Link to bike on the Specialized website: Specialized Bicycle Components

Thanks!


----------



## TricrossRich (Mar 26, 2014)

Midgetman said:


> Hi,
> 
> The headset bearings of my 2015 Roubaix SL4 8r need replacing. Unfortunately, there are no specifications on the bearings themselves. Does anyone happen to know what exactly I need? I could measure the inner and outer diameter of course, but the angle is a bit of a problem and it's crucial as it has to fit the cone section of the fork's steerer.
> 
> ...


how did a 2015 head set go bad already?


----------



## Midgetman (May 4, 2010)

I got the Bike last August and rode it throughout winter. The bike has 4,000km on it now, so headset wear is not impressive but OK considering the adverse conditions in winter (salt, grime, etc.).

The only thing that really bothers me is that the bicycle industry loves to use ultra specific bearings that you can only get from the bike manufacturer - for about trice the price a standard sized bearing would cost in retail at a professional hardware store.

Hope hubs are great in this regard BTW...


----------



## TricrossRich (Mar 26, 2014)

Midgetman said:


> I got the Bike last August and rode it throughout winter.

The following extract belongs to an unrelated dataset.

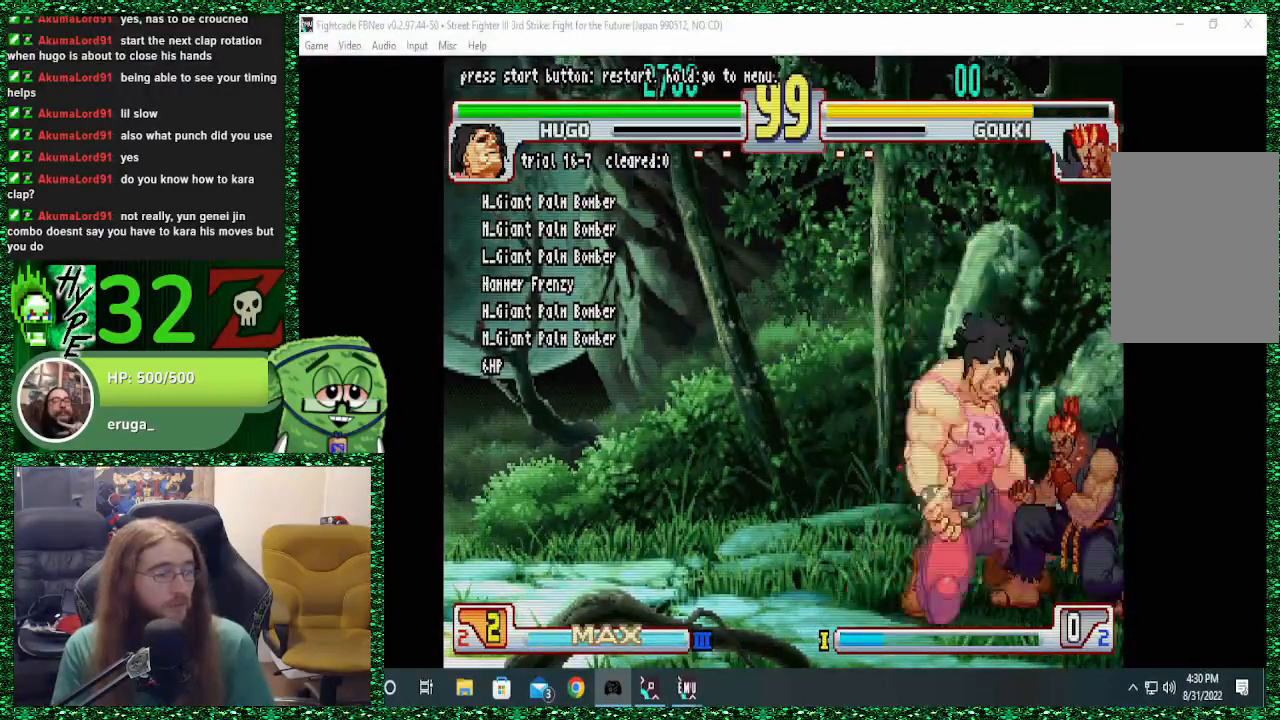
{"dt_ms": 500, "buttons": [], "left_stick": "down-right", "events": [[33, "left_stick", "center"], [100, "R1", "up"], [300, "left_stick", "right"], [367, "left_stick", "down-right"]]}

The bike has 4,000km on it now, so headset wear is not impressive but OK considering the adverse conditions in winter (salt, grime, etc.).
> 
> The only thing that really bothers me is that the bicycle industry loves to use ultra specific bearings that you can only get from the bike manufacturer - for about trice the price a standard sized bearing would cost in retail at a professional hardware store.
> 
> Hope hubs are great in this regard BTW...

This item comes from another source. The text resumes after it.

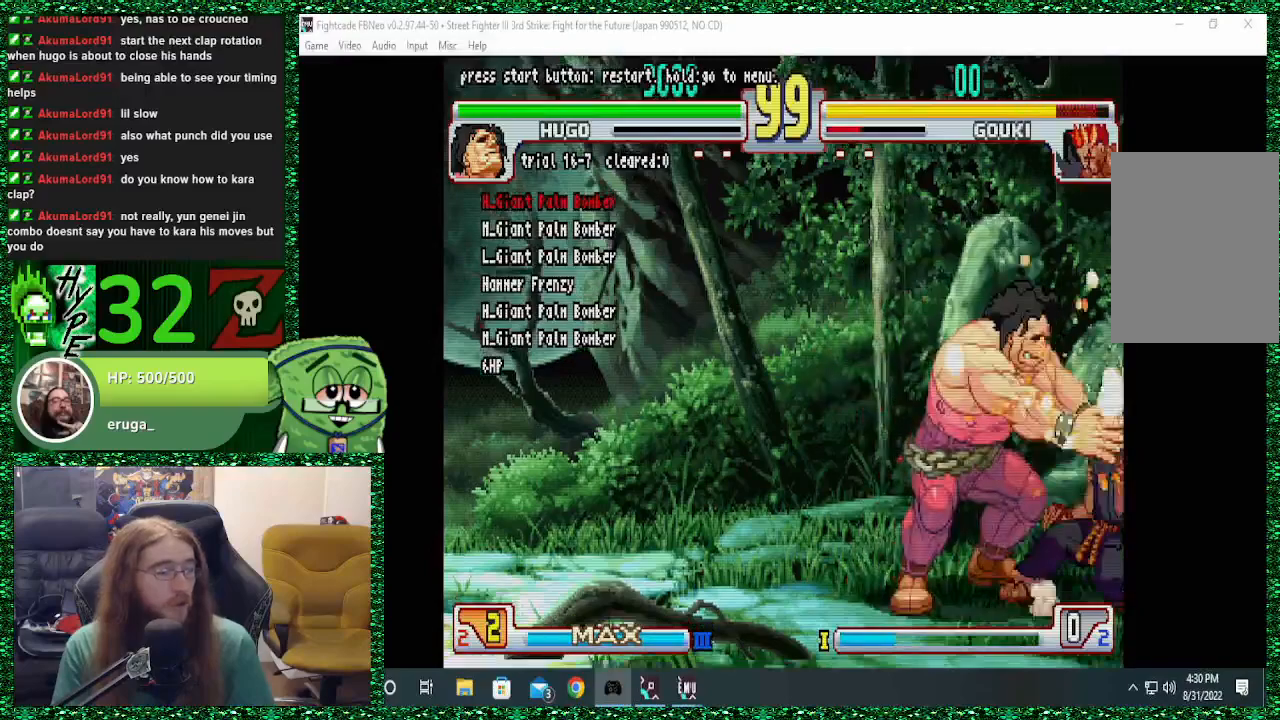
{"dt_ms": 1000, "buttons": [], "left_stick": "center"}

Ahhh... OK. I was figuring that you just used it a whole LOT over the winter, but wanted to make sure that it wasn't something else. Unfortunately, I have no answer for you. I'd defer to my local shop for this one if it were me.


----------



## Midgetman (May 4, 2010)

I will - they have the bearings in stock and I'll pick them up tomorrow


----------



## juanma (Aug 18, 2016)

Midgetman said:


> I will - they have the bearings in stock and I'll pick them up tomorrow


bump! in case anybody knows this, I'm looking for the exact same thing with the exact same issue.


----------



## 11spd (Sep 3, 2015)

Did you remove the bearings to evaluate them? If you have headset lash, it isn't necessarily the bearings. Previous model Roubaix had a tolerance issue with the dust cover that kept the headset from being tightened down without a very thin shim under the dust cover to take all the lash out. 

Without the shim, even with proper headset bolt tension, depending if you have a tolerance issue associated with the stack height of your dust cover....there could be an illusion of bad bearings with your SL4. So would be helpful if you identify if the bearings feel 'crunchy' versus if you can't get all the lash out of the headset by tightening the top screw which maybe related to your dust cover.


----------



## Midgetman (May 4, 2010)

In my case the bearings were the culprit - exchanged them for bearings from an S-Works frameset and had peace of mind ever since.

Sorry, I don't have any further specifications, just took the old bearings to the LBS and got the new ones. I only remember that I checked the dimensions and did not find anything in the local bearing reseller's (yes, we have something like that) webshop that might have fitted.


----------



## 11spd (Sep 3, 2015)

Good to hear you got it resolved Midgetman. Yeah...common practice for companies like Specialized to spec proprietary bearings so you have to purchase their replacement parts like bearings...mo' money.


----------



## milanv (Apr 4, 2021)

Many years lately, but for another people searching.
*46.8mm 1-1/4 Lower Headset Bearing*
Season : 2015

Brand : Generic

Code : MR168
Replacement Specialized model year 2013 Roubaix SL4 lower headset bearing 1-1/4
Fits Giant Overdrive road Lower (not overdrive 2)

ALSO KNOWN AS: MR168, MR082, TH-970, 160-6738
Specialized part number S130600001

Inner x Outer x Depth (mm):34 x 46.8 x 7
Inch Dia:1 - 1 / 4”
Angle / Chamfer (Deg): 45 / 45


----------